A month after the Fed signaled a pause with respect to monetary policy, a decidedly positive tone around U.S./China trade talks intersected with a string of mostly firm economic data. For the time being these themes reaffirmed the Fed’s stance that the economy was still in a “good place” and that monetary policy will indeed be on hold as the Fed assesses the lagged impact of this year’s cuts to the Federal Funds rate. Although the direction of U.S./China trade talks and ensuing market reaction change on an almost daily basis, the positive turn in trade negotiations and mostly positive economic data releases in November signaled a green light for risk assets. On the month, the S&P 500 returned an impressive +3.63%, 30yr TIP break-evens widened +8 basis points (bps), IG credit produced +63bps of excess return and the belly of the Treasury curve sold off +10bps.
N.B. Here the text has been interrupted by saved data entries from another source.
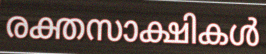
രക്തസാക്ഷികൾ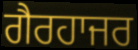
ਗੈਰਹਾਜਰ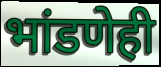
भांडणेही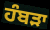
ਹੰਬੜਾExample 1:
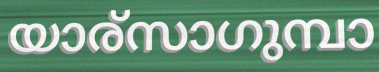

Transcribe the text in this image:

യാര്സാഗുമ്പാ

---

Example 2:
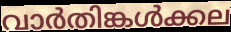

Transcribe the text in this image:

വാർതിങ്കൾക്കല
Geopolitics again took center stage and was the talk of the town across markets. The on-going trade tensions between the U.S. and China took a pause when both countries signaled that a trade deal would be signed with the potential for existing tariffs to be cancelled in stages until a Phase 1 deal is signed. Treasuries ran with the possibility of a removal of the September tariffs as part of a Phase 1 deal and staged a massive “relief sell-off” on the back of these headlines. The selling took place in the context of large volume and was mostly concentrated in the belly (5-10yr sector). The 10yr Treasury traded in a 17bps intraday range (below) when the trade headlines first hit the tape with the equivalent of $544bln in 10yr Treasuries changing hands in the futures market. However the lack of a more defined curve reaction (2s30s closed only 2bps steeper) and the outsized move in the intermediate sector was likely indicative of an old fashioned duration shed/risk-on reaction than any acknowledgement of the global growth/inflation implications of a possible truce in trade tensions. At any rate, the combination of relief on U.S./China trade, reduced probability of a disorderly Brexit and increased sovereign supply (French/Spanish) had safe-haven markets on their back foot for the majority of the month.

10yr Treasury Sold Off 17bps Intraday on U.S./China Trade Headlines (Most Since the November 2016 Elections)
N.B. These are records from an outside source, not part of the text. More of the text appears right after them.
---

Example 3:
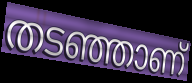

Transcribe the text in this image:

തടഞ്ഞാണ്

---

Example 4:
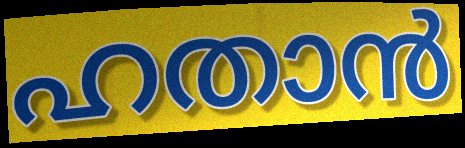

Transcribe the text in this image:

ഹതാൻ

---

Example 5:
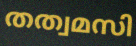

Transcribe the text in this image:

തത്വമസി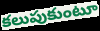
కలుపుకుంటూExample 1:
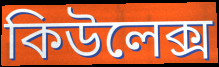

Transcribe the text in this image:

কিউলেক্স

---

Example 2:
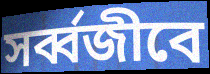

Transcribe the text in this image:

সর্ব্বজীবে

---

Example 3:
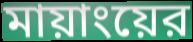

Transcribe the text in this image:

মায়াংয়ের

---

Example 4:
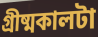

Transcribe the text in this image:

গ্রীষ্মকালটা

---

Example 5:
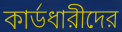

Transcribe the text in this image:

কার্ডধারীদেরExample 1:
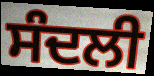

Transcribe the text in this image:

ਸੰਦਲੀ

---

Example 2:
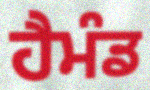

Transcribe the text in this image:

ਹੈਮੰਡ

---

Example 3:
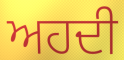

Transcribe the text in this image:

Source: Bloomberg, TD Securities

In the background, a set of mostly firm economic data was almost an afterthought as euphoria around a possible trade deal drove risk markets all month. Although stronger-than-expected data around employment, the services sector and personal consumption contributed to animal spirits during the month, the mood was somewhat tempered by manufacturing data that remained tepid. More importantly, various readings on inflation data ticked lower or remained stagnant as inflationary pressures as measured by these statistics remained benign. Although the back and forth in U.S./China trade negotiations is not a direct driver of domestic monetary policy, the positive tones around it certainly gave the Fed some breathing room to gauge the incoming economic data. While this set of data overall has been firm, softer inflation readings will keep the Fed more biased to ease over the next 12 months. As a result, the Treasury curve is more likely to steepen as either front-end rates rally as rate cuts are delivered or actual inflation is generated causing the long end to sell off. However with the economy in a relatively “good place” for now, the Fed remains in a holding pattern with its attention gradually shifting to developing longer-term solutions for stability in the repo funding markets and more importantly, reviewing its current suite of monetary policy tools and strategies with a particular focus on tools to boost inflation/inflation expectations.